Huawei masih tetap masuk radar pembeli smartphone premium meski tanpa dukungan Google Mobile Services (GMS). Di tengah perubahan besar itu, Huawei membangun ekosistem sendiri lewat HarmonyOS, Huawei Mobile Services (HMS), dan AppGallery untuk menjaga daya saingnya.
Langkah tersebut terlihat jelas pada Huawei Pura 80 Ultra. Ponsel ini diposisikan sebagai perangkat flagship dengan desain khas dan fitur kelas atas, sehingga absennya layanan Google tidak otomatis mengurangi nilai jualnya di segmen premium.
1. Ekosistem mandiri yang makin matang
Huawei tidak lagi bertumpu pada layanan Google, tetapi pada sistemnya sendiri. HarmonyOS menjadi fondasi utama, sementara HMS dan AppGallery mendukung kebutuhan aplikasi serta layanan harian pengguna.
Pendekatan ini membuat Huawei bisa tetap mengontrol pengalaman perangkat dari sisi software. Integrasi antarperangkat juga menjadi salah satu daya tarik penting dalam ekosistem tersebut.

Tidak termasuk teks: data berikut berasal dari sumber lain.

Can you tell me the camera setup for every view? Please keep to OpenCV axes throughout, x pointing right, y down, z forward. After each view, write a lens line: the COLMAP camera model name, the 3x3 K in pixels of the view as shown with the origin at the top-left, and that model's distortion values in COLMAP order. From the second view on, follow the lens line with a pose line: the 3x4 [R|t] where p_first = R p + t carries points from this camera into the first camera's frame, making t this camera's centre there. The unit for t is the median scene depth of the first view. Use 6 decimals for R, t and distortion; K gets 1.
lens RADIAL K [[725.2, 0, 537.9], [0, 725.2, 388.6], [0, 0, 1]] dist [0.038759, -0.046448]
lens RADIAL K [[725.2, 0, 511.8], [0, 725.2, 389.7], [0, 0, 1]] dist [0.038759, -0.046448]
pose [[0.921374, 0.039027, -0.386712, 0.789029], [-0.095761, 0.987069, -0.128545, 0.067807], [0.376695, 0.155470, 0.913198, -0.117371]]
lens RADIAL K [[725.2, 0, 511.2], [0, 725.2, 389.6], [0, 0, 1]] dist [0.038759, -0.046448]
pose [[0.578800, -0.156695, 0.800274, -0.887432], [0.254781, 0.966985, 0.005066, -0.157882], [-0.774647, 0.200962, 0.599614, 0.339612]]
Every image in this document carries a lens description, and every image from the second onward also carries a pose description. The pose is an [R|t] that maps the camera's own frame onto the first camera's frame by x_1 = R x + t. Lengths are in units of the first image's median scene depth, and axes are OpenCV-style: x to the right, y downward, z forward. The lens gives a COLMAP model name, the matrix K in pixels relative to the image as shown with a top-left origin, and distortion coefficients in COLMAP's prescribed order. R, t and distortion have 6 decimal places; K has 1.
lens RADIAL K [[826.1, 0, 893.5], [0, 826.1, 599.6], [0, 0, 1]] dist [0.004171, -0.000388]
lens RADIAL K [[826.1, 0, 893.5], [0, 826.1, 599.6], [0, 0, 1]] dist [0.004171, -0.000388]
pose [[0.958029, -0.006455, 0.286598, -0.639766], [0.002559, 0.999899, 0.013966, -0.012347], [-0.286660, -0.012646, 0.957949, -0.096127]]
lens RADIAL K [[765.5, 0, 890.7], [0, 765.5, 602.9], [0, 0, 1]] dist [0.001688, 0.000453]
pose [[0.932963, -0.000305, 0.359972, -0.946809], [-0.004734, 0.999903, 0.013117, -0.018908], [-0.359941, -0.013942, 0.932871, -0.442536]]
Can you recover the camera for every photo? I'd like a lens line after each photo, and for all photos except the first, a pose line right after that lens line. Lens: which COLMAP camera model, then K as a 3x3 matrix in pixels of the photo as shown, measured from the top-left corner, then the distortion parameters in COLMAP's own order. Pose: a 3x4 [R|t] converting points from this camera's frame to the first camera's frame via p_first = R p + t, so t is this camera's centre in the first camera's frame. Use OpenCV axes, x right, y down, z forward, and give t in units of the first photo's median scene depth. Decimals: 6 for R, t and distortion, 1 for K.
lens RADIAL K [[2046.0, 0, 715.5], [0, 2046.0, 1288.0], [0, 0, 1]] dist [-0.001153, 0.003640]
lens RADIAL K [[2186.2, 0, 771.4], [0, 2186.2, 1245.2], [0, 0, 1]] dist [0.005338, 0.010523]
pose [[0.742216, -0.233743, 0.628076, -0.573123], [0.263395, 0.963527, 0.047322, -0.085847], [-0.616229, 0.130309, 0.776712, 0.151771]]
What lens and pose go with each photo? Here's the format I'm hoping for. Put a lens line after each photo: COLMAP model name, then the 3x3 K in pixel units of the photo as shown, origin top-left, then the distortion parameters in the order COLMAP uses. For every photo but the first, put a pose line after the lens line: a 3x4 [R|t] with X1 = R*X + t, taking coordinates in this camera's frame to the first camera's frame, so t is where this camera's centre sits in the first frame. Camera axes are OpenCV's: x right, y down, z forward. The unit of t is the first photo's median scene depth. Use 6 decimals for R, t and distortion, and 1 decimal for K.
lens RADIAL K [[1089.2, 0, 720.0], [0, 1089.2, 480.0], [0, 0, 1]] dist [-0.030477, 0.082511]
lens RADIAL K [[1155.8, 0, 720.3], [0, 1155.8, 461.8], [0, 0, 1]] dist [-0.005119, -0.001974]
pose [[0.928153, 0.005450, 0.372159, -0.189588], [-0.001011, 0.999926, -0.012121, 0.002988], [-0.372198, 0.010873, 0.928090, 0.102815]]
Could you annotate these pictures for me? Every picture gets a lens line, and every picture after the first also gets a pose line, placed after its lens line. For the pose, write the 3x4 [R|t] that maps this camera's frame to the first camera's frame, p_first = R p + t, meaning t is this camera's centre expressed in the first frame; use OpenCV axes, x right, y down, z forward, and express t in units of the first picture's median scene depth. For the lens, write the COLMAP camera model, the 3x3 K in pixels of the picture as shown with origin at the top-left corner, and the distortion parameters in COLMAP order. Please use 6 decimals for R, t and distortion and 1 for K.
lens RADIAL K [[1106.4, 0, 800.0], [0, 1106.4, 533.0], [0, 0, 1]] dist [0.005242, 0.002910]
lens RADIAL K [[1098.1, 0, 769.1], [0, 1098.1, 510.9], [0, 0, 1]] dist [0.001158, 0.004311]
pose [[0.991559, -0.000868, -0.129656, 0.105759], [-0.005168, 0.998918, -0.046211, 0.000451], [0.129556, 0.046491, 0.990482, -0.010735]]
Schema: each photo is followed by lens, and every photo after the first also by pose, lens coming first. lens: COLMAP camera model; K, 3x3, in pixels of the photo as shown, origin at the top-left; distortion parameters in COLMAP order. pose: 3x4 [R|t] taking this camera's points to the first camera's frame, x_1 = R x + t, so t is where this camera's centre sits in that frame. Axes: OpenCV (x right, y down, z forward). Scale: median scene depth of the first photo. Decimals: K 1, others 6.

2. Fokus kuat pada fotografi
Sektor kamera tetap menjadi senjata utama Huawei. Setelah mengakhiri kerja sama dengan Leica pada 2022, perusahaan ini memperkenalkan teknologi pencitraan XMAGE untuk meningkatkan hasil foto.
Huawei menyebut XMAGE mampu menghasilkan warna yang lebih akurat dan detail yang tinggi. Pada Pura 80 Ultra, fokus itu diperkuat dengan kamera telefoto ganda inovatif yang menjadi salah satu pembeda utama di kelas flagship.
3. Desain premium dan layar berkualitas tinggi
Pura 80 Ultra hadir dengan desain khas Forward Symbol yang memberi identitas visual berbeda. Di bagian depan, perangkat ini membawa layar LTPO OLED berukuran 6,8 inci yang menegaskan posisinya sebagai smartphone premium.
Huawei juga melengkapi perangkat ini dengan Kunlun Glass generasi kedua. Perlindungan tersebut menjadi nilai tambah bagi pengguna yang menginginkan kombinasi antara tampilan mewah dan ketahanan fisik.
4. Daya tahan dan pengisian cepat
Selain kamera, Huawei menonjolkan baterai berkapasitas besar pada lini premiumnya. Perusahaan juga menyematkan teknologi pengisian cepat SuperCharge hingga 100W untuk mengurangi waktu isi daya.
Kombinasi ini penting untuk pengguna yang aktif dan membutuhkan perangkat siap pakai dalam waktu singkat. Pada kelas flagship, daya tahan dan kecepatan pengisian sering menjadi faktor penentu, dan Huawei tampak serius di area ini.
5. Integrasi lintas perangkat yang rapi
HarmonyOS tidak hanya berfungsi sebagai sistem operasi, tetapi juga sebagai penghubung antarperangkat Huawei. Smartphone dapat terhubung dengan tablet, laptop, dan smartwatch Huawei secara lebih mulus.
Bagi pengguna yang sudah masuk ke ekosistem Huawei, integrasi semacam ini memberi kenyamanan tambahan. Aktivitas berpindah perangkat dapat berlangsung lebih sederhana tanpa banyak hambatan teknis.
Meski begitu, ada catatan yang tetap perlu diperhatikan calon pembeli. Absennya layanan Google dan beberapa aplikasi populer yang belum tersedia secara native di AppGallery masih menjadi keterbatasan utama.
Karena itu, Huawei kini lebih cocok dipandang sebagai pilihan premium dengan kekuatan khas sendiri. Di pasar smartphone global, perusahaan ini tetap bertahan lewat kombinasi desain, kamera, baterai, dan ekosistem mandiri yang terus dikembangkan.